━━ Wpisy źródłowe
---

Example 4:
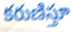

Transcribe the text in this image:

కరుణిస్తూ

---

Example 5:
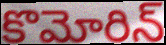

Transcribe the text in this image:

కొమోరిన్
━━━━
● Krótkie ćwiczenie
Przepisz słowo w słowo wszystkie powyższe wpisy, pomijając obrazki.

● Wynik zadania
---

Example 4:

Transcribe the text in this image:

కరుణిస్తూ

---

Example 5:

Transcribe the text in this image:

కొమోరిన్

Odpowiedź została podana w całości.